Article
Author(s):
Research is the first to link chronic sinus inflammation with a neurobiological change.
Sinus inflammation has been linked to alterations in brain activity, according to a new study published in JAMA Otolaryngology-Head & Neck Surgery. Specifically, neural networks that modulate cognition, introspection, and response to external stimuli are impacted by chronic sinusitis.
“This is the first study that links chronic sinus inflammation with a neurobiological change," said Aria Jafari, MD, assistant professor of Otolaryngology-Head & Neck Surgery at the University of Washington School of Medicine, in a press release. “We know from previous studies that patients who have sinusitis often decide to seek medical care not because they have a runny nose and sinus pressure, but because the disease is affecting how they interact with the world: They can't be productive, thinking is difficult, sleep is lousy. It broadly impacts their quality of life. Now we have a prospective mechanism for what we observe clinically.”
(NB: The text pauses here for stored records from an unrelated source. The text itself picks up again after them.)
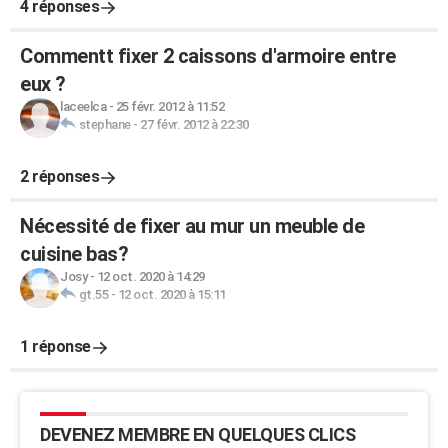
4 réponses
Commentt fixer 2 caissons d'armoire entre
eux ?
laceelca
-
25 févr. 2012 à 11:52
stephane
-
27 févr. 2012 à 22:30
2 réponses
Nécessité de fixer au mur un meuble de
cuisine bas?
Josy
-
12 oct. 2020 à 14:29
gt.55
-
12 oct. 2020 à 15:11
1 réponse
DEVENEZ MEMBRE EN QUELQUES CLICS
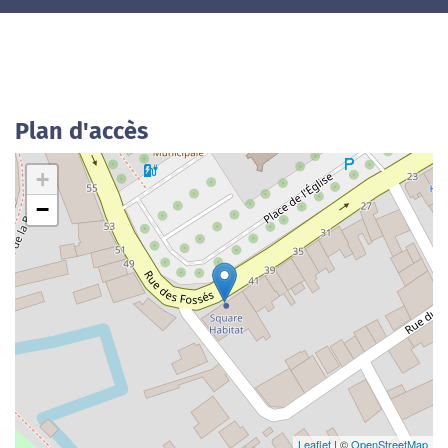
Plan d'accès
+
−
Leaflet
| ©
OpenStreetMap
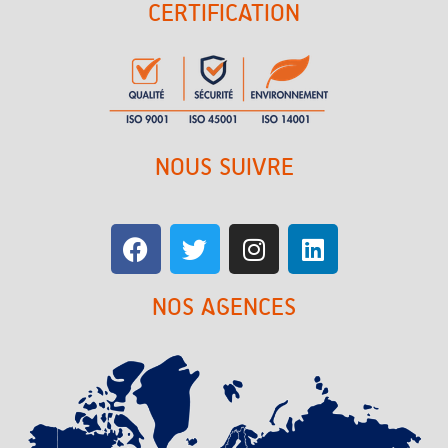
CERTIFICATION
NOUS SUIVRE
NOS AGENCES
The researchers identified a study cohort from the Human Connectome Project, an open-access, brain-focused dataset of 1206 healthy adults from 22 to 35 years of age, including radiology image scans and cognitive/behavioral measurements. These scans allowed them to identify 22 individuals with moderate or severe sinus inflammation as well as an age and gender-matched control group of 22 people with no sinus inflammation.
According to the study, functional MRI scans of the cohort with sinus inflammation found decreased functional connectivity in the frontoparietal network, which maintains attention and problem-solving, and in the salience network, which is involved in detecting and integrating external stimuli, communication, and social behavior.
Additionally, these individuals had increased functional connectivity to 2 nodes in the default-mode network, which influences self-reference and is active during wakeful rest and mind-wandering. The magnitude of the differences in brain activity scaled with the severity of sinus inflammation, according to the study’s authors.
Despite these changes in brain activity, the study showed no significant deficit in the behavioral and cognitive testing of these participants.
“The participants with moderate and severe sinus inflammation were young individuals who did not show clinically significant signs of cognitive impairment. However, their brain scans told us a different story: The subjective feelings of attention decline, difficulties to focus or sleep disturbances that a person with sinus inflammation experiences might be associated with subtle changes in how brain regions controlling these functions communicate with one another,” said Kristina Simonyan, MD, PhD, in the release. “It is also possible that we might have detected the early markers of a cognitive decline where sinus inflammation acts as a predisposing trigger or predictive factor.”